Operation’s Sophia’s sea patrols were suspended last March, after Italy’s then government (which backs the GNA’s administration in Tripoli), threatened to veto the entire operation. The mission was subsequently reduced to satellite monitoring and air patrols.

Regarding Operation EU Active Surveillance mission, it will patrol about 60 miles (100km) off the coast of Libya, an area of the Mediterranean that is the main route for weapons smuggling into Libya.

“If we want to secure the arms embargo, we have to concentrate our attention on the eastern part of the Mediterranean where the arms are coming from,” Josep Borrell, the EU’s foreign policy chief said, “The arms embargo is violated systematically and is going to feed the fighters with an incredible amount of arms. This makes the ceasefire difficult and the [recent] truce very weak.”

Libya has been embroiled in a civil war since 2011 when its de facto leader and dictator Moammar Gadhafi was ousted and subsequently killed by a NATO-led offensive.

Since then, the oil-rich north African country has sunk into chaos and turmoil.
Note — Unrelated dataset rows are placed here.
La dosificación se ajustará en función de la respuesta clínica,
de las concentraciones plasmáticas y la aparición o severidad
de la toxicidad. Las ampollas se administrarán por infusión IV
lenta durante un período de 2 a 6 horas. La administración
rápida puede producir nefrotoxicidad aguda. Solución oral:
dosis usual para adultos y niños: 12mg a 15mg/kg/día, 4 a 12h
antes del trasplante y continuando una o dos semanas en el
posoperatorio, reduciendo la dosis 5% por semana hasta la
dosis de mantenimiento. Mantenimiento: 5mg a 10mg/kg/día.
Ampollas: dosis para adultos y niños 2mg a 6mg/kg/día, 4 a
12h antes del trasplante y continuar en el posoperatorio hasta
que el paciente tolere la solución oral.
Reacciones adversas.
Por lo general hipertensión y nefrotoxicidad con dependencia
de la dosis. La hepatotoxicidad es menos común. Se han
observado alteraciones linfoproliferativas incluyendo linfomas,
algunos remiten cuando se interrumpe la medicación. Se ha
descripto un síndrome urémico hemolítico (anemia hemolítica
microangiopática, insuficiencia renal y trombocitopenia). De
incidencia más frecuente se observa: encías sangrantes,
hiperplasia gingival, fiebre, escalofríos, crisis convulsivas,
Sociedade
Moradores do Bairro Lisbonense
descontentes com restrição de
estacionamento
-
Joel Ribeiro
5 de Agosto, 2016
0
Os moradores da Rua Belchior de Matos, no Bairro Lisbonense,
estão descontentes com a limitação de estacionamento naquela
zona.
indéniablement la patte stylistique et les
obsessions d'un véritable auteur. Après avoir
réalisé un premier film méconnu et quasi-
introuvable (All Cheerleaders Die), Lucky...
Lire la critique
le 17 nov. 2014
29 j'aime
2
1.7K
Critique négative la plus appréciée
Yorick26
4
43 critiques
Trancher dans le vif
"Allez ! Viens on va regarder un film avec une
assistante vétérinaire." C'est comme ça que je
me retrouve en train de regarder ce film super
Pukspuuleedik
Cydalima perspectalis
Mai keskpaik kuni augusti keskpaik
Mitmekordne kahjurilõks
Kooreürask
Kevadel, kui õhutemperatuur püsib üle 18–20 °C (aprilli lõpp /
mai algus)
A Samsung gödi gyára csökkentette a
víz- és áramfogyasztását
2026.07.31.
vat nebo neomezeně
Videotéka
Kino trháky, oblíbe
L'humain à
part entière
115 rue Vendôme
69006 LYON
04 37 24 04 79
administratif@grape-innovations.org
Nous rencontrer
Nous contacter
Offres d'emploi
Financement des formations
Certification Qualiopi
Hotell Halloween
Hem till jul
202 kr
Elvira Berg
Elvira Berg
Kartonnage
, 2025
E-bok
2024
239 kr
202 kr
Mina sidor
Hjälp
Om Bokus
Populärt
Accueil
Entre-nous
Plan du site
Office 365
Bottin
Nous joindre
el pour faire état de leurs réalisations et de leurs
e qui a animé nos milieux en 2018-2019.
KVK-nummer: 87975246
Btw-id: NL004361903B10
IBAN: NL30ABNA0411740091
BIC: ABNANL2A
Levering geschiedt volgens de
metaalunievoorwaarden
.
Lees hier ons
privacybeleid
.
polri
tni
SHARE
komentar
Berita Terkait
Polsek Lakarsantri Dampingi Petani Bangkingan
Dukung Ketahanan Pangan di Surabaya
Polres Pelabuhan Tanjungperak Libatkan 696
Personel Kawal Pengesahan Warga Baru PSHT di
The warring factions are currently divided between the Government of National Accord (GNA), a U.N.-supported government, based in the capital, Tripoli, headed by Prime Minister Fayez Sarraj and supported by an array of militias, Turkey, Italy and Qatar against the Libyan National Army (LNA) led by Khalifa Haftar and supported by United Arab Emirates and Egypt, as well as France and Russian mercenaries.

Since April last year, Hafter’s Libyan Arab Armed Forces have been waging an offensive to capture Tripoli with little success, but with high civilian and military casualties.

Although in early January this year, world powers agreed at a conference in Berlin to respect the arms embargo against Libya, this has failed to yield any tangible results because weapons have continued to flow into the country unabated.

“There is a basic consensus that we now want a military operation and not a humanitarian mission,” said Austria’s foreign minister, Alexander Schallenberg after several EU countries wanted to abandon Operation Sophia.